The Chinese novel Xiyouji (Journey to the West) was first printed in the middle Ming Dynasty, but tales of its hero Sun Wukong the Monkey King accompanying the Tang monk Xuanzang on a journey to acquire Buddhist scriptures from India are attested in a variety of forms from earlier centuries. Arising from folklore, it has spawned adaptations in many media. In this course we will read Anthony Yu’s abridged translation, seeking to contextualize it in the traditions of travel literature, animal fable, Buddhist transformation tales, and philosophical parable. All readings in English.

2024-2025 Autumn

EALC 21090 Spectral Archives: Asian Diasporic Literature in the Americas

(CMLT 31090, GLST 21090, GNSE 23166, LACS 21090, RDIN 21090, SPAN 22090)

Are minor lives worth documenting? How do we have access to the lives of the multitude, the dispossessed, the outcasts and the enslaved—the lives that archival documents have little to tell us about? Is it ethical to recreate and recover the unheard lives of peoples historically perceived as illiterate, undesirable, “diseased” and unassimilable? What is the power of imagining and writing about existing otherwise? We will consider these questions throughout the course by turning to the under-explored history of Asian diasporas in Latin America and the Caribbean. We will contextualize examples of life writing (broadly-defined) spanning from late seventeenth-century to the twenty-first century, both by members of the Asian diasporas themselves and as they have been re-imagined by contemporary authors.
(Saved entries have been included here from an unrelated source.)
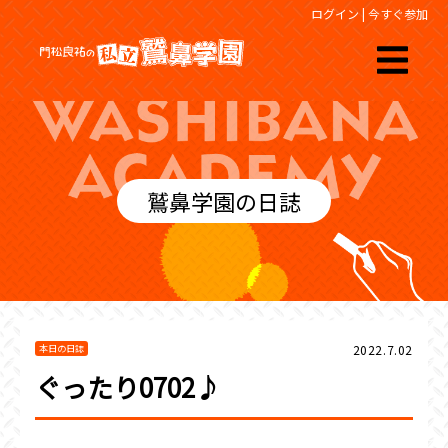
ログイン
|
今すぐ参加
鷲鼻学園の日誌
2022.7.02
本日の日誌
ぐったり0702♪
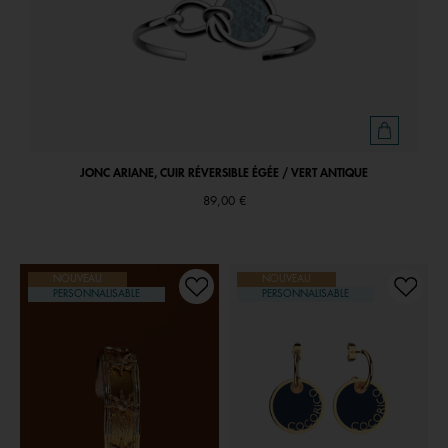
JONC ARIANE, CUIR RÉVERSIBLE ÉGÉE / VERT ANTIQUE
89,00 €
NOUVEAU
NOUVEAU
PERSONNALISABLE
PERSONNALISABLE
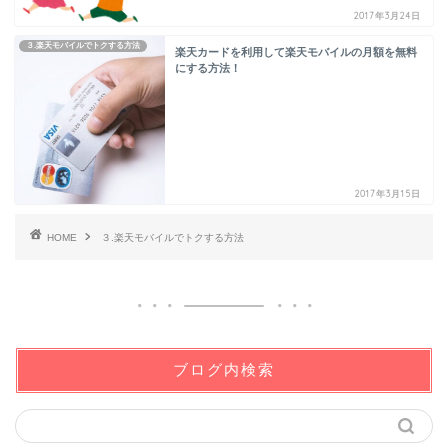
2017年3月24日
３.楽天モバイルでトクする方法
楽天カードを利用して楽天モバイルの月額を無料
にする方法！
2017年3月15日
HOME
３.楽天モバイルでトクする方法
ブログ内検索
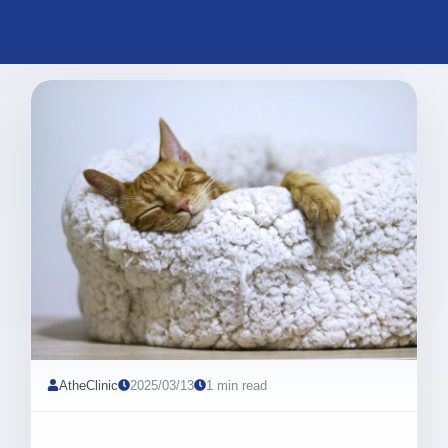
AtheClinic
2025/03/13
1 min read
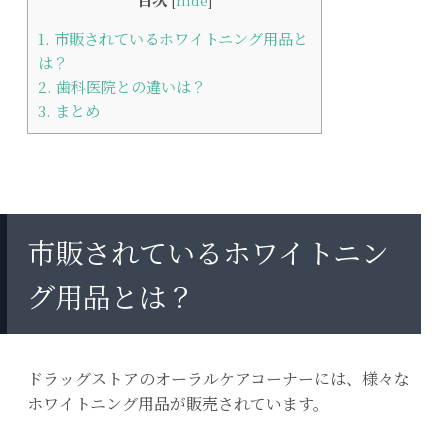
1.
市販されているホワイトニング用品と
は？
2.
歯科医院との違いは？
3.
まとめ
市販されているホワイトニン
グ用品とは？
ドラッグストアのオーラルケアコーナーには、様々な
ホワイトニング用品が販売されています。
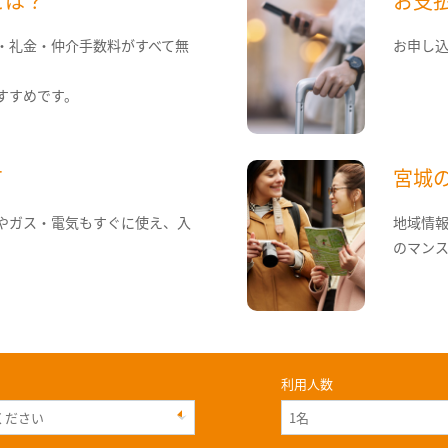
とは？
お支
・礼金・仲介手数料がすべて無
お申し
すすめです。
て
宮城
やガス・電気もすぐに使え、入
地域情
のマン
利用人数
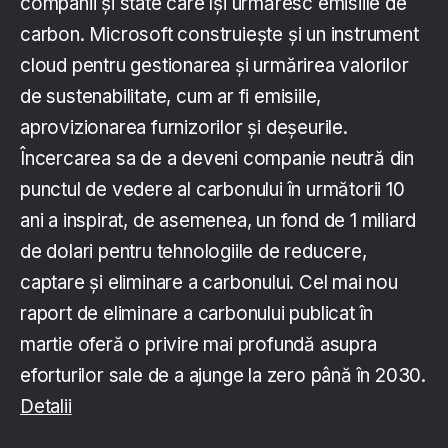
companii și state care își urmăresc emisiile de
carbon. Microsoft construiește și un instrument
cloud pentru gestionarea și urmărirea valorilor
de sustenabilitate, cum ar fi emisiile,
aprovizionarea furnizorilor și deșeurile.
Încercarea sa de a deveni companie neutră din
punctul de vedere al carbonului în următorii 10
ani a inspirat, de asemenea, un fond de 1 miliard
de dolari pentru tehnologiile de reducere,
captare și eliminare a carbonului. Cel mai nou
raport de eliminare a carbonului publicat în
martie oferă o privire mai profundă asupra
eforturilor sale de a ajunge la zero până în 2030.
Detalii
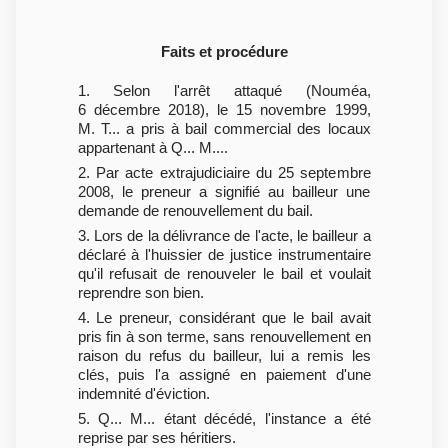
Faits et procédure
1. Selon l'arrêt attaqué (Nouméa,
6 décembre 2018), le 15 novembre 1999,
M. T... a pris à bail commercial des locaux
appartenant à Q... M....
2. Par acte extrajudiciaire du 25 septembre
2008, le preneur a signifié au bailleur une
demande de renouvellement du bail.
3. Lors de la délivrance de l'acte, le bailleur a
déclaré à l'huissier de justice instrumentaire
qu'il refusait de renouveler le bail et voulait
reprendre son bien.
4. Le preneur, considérant que le bail avait
pris fin à son terme, sans renouvellement en
raison du refus du bailleur, lui a remis les
clés, puis l'a assigné en paiement d'une
indemnité d'éviction.
5. Q... M... étant décédé, l'instance a été
reprise par ses héritiers.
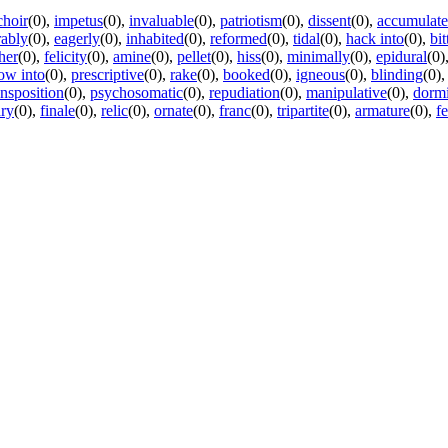
choir
(0)
,
impetus
(0)
,
invaluable
(0)
,
patriotism
(0)
,
dissent
(0)
,
accumulate
rably
(0)
,
eagerly
(0)
,
inhabited
(0)
,
reformed
(0)
,
tidal
(0)
,
hack into
(0)
,
bit
her
(0)
,
felicity
(0)
,
amine
(0)
,
pellet
(0)
,
hiss
(0)
,
minimally
(0)
,
epidural
(0)
ow into
(0)
,
prescriptive
(0)
,
rake
(0)
,
booked
(0)
,
igneous
(0)
,
blinding
(0)
ansposition
(0)
,
psychosomatic
(0)
,
repudiation
(0)
,
manipulative
(0)
,
dormi
ry
(0)
,
finale
(0)
,
relic
(0)
,
ornate
(0)
,
franc
(0)
,
tripartite
(0)
,
armature
(0)
,
f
Some examples of primary texts include the spiritual biography of a seventeenth-century Mughal princess-slave who became a mystic in colonial Mexico, queer imagination of a Chinese “coolie” in late nineteenth-century Jamaica, the memoirs of Japanese-Peruvians in the internment camp during WW2, semi-autobiographical poems and short stories by contemporary Asian-Latinx writers. With the help of supplementary critical readings on radical life writing, we will consider throughout the course how imaginative, anti-racist, feminist and queer narratives may expand our current knowledge of the lives of the marginalized and the racialized.

Prerequisites

Students will engage with course materials through collaborative discussion and presentation, and the creation of a public-facing website that will include blog posts and a multimedia final project, where each student crafts a creative piece for an Asian diasporic subject of their own choosing.